* Goal *
Answer these questions from the line cooking thread:
1. What language does the first post say to learn?
2. Whom does alex morton say he agrees with?
3. What book does kid d mention?

* Document *
_ _ _
Cleanliness, organization, take responsibilty for your station and take ownership of it and your "meez." I've gone and bought several pieces of my own equipment just to have my meez precisely how I want it, and so that no one on the line will need to borrow anything of mine. This doesn't mean not to look out for other stations, the line is a team, but remember your station comes first, and you don't want anyone having to get you out of the weeds, you wanna be the guy getting everyone else out of the weeds. Make a list of everything you need and if there's downtime instantly restock it. I mean EVERYTHING.

Its fine to talk with the guys on the line and make it fun, but remember the priority is good food, when you get an order in stop whatever bullshitting you were doing and get on it. Food first, over everything.

learn spanish.


----------



## chefcruz86 (Mar 7, 2013)

than you so much


----------



## olech56 (Dec 6, 2013)

You will be degraded every time you try something new because you did it wrong, work harder than the people you see around you who are given praise for doing menial tasks without a hint of recognition for your accomplishments, and question your whole career choice.  It will break your pride and your back.  That said, if you watch the more established people around you and emulate the best qualities and voice they bring to the table, have the humility to learn from them and the work ethic to outshine everyone around you without the need for praise, and the drive for picking up new skills, you'll do just fine in the long run.  Get to the point where you can garner some pride and confidence in your work and the Chef's goals, and start teaching others.  Don't be afraid of a new complicated recipe, because if you get it wrong the first time, someone will make sure to get it right the next time.  Your Chef has a message.  Get on board with it, and never complain about your role.  Just make yourself more valuable.  Good luck to you.


----------



## feldsparcoyote (Jun 14, 2014)

AMAZING advice.  This is by far the best way to be the 'go to' guy at your work.  Line cooking is bitch work.   Own it, love it, live it, do what no one else wants to, clean like you're gonna lick every surface that you touch, and always cook everything like you were cooking for yourself.


----------



## alex morton (Sep 6, 2014)

I agree with Dele, You have to lead By Example.


----------



## kid d (Sep 26, 2014)

I can't really add much to what has already been said  except to say again how important communication is, having your "mise en place" and taking criticism and yes i agree with above if you haven't already read kitchen confidential by anthony bourdain.


----------
_ _ _
* Information shown *

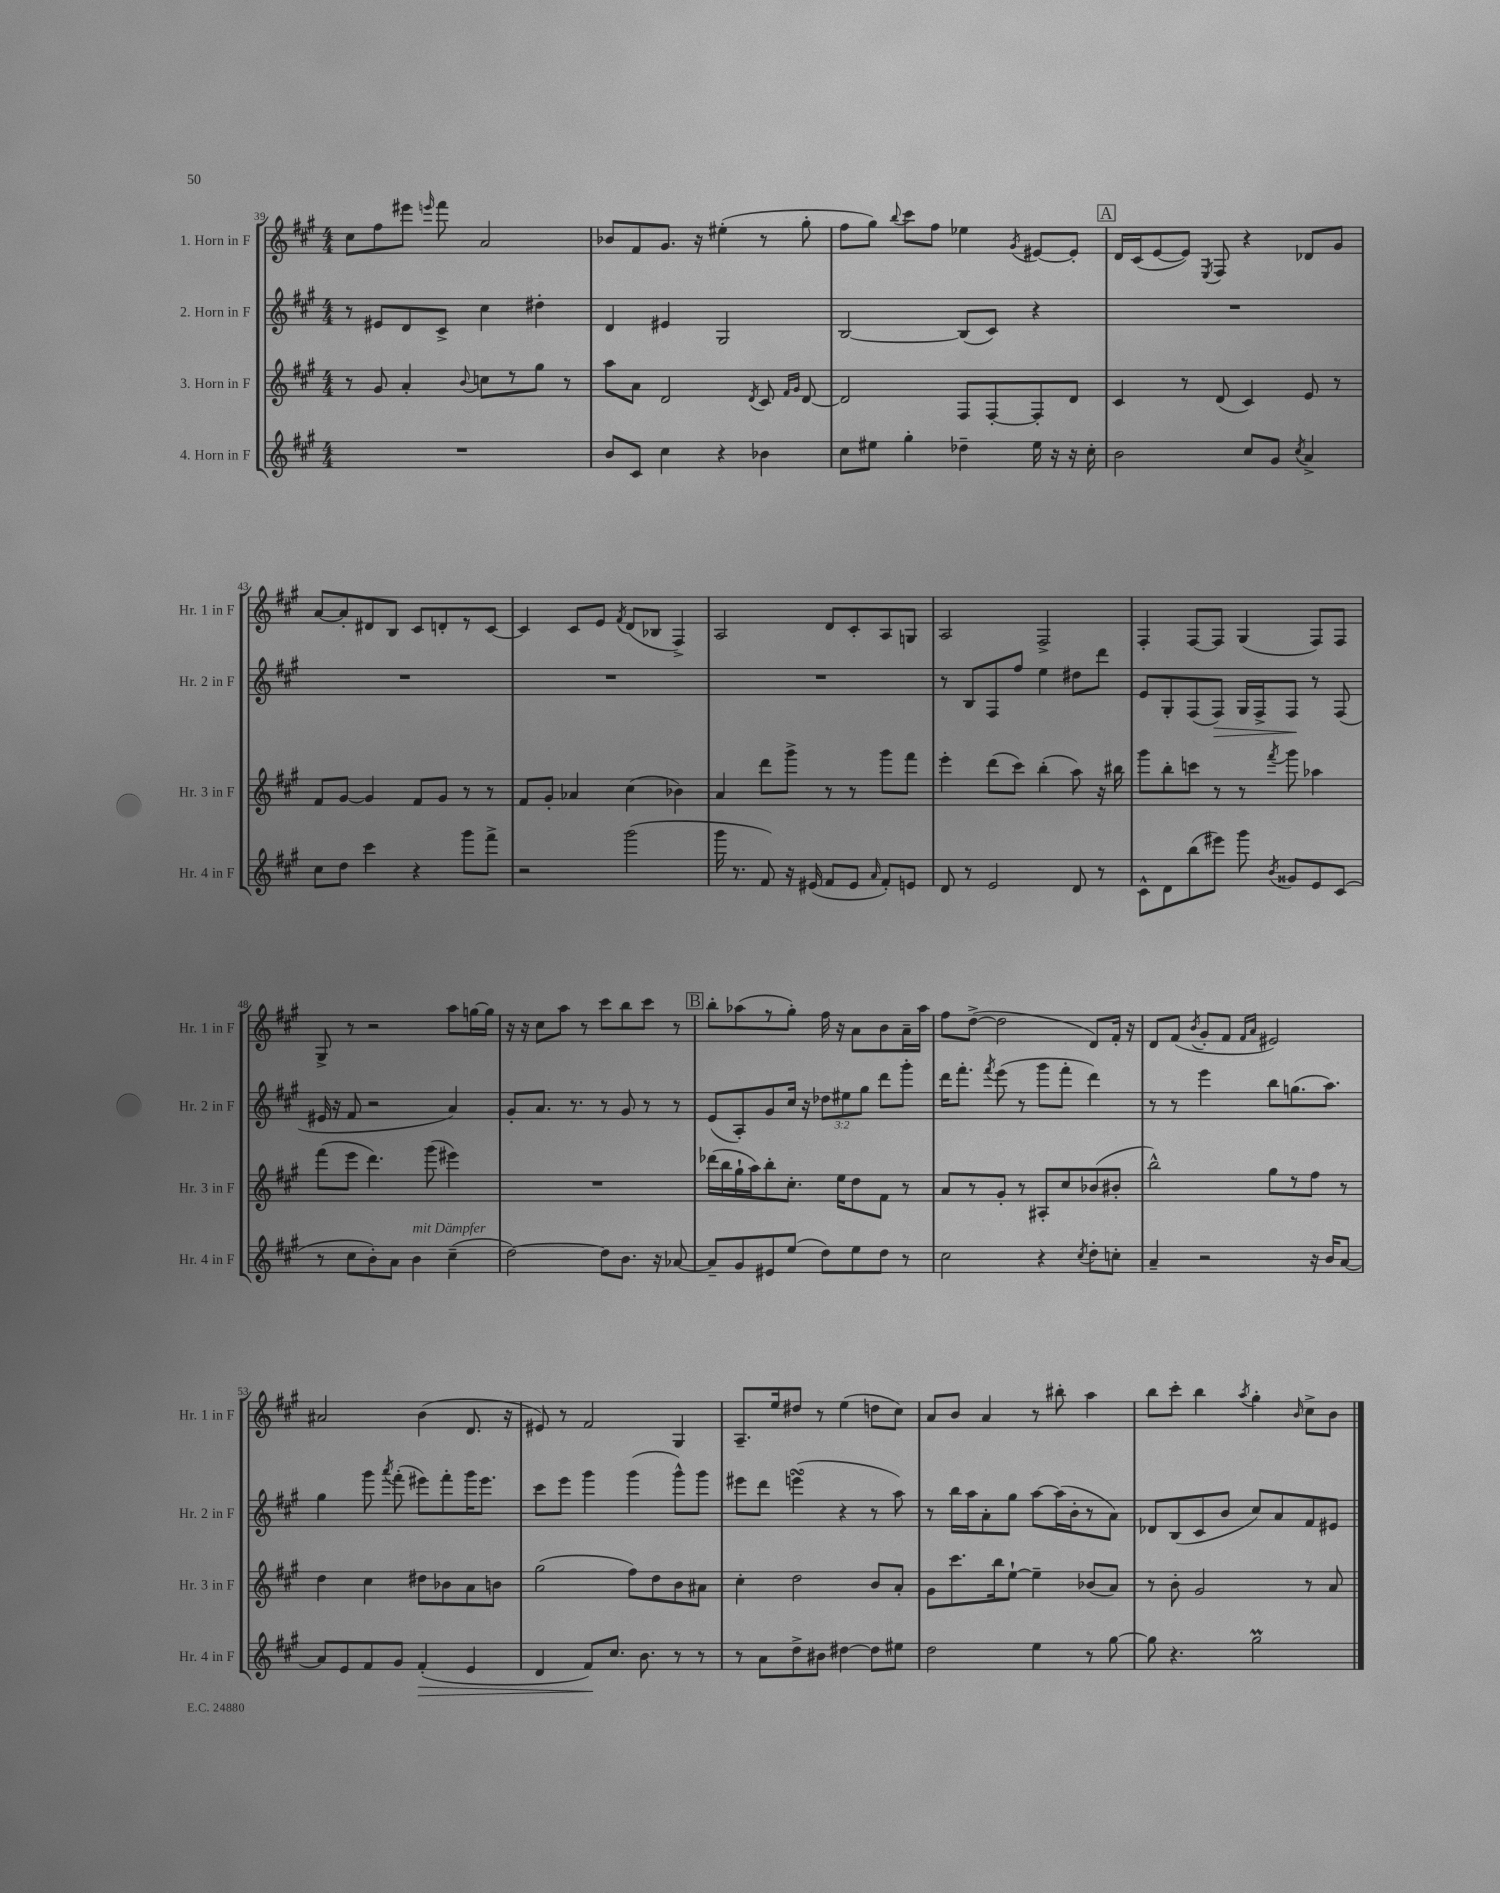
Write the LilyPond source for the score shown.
_ _ _
* Answer *
1. Spanish
2. Dele
3. Kitchen Confidential by Anthony Bourdain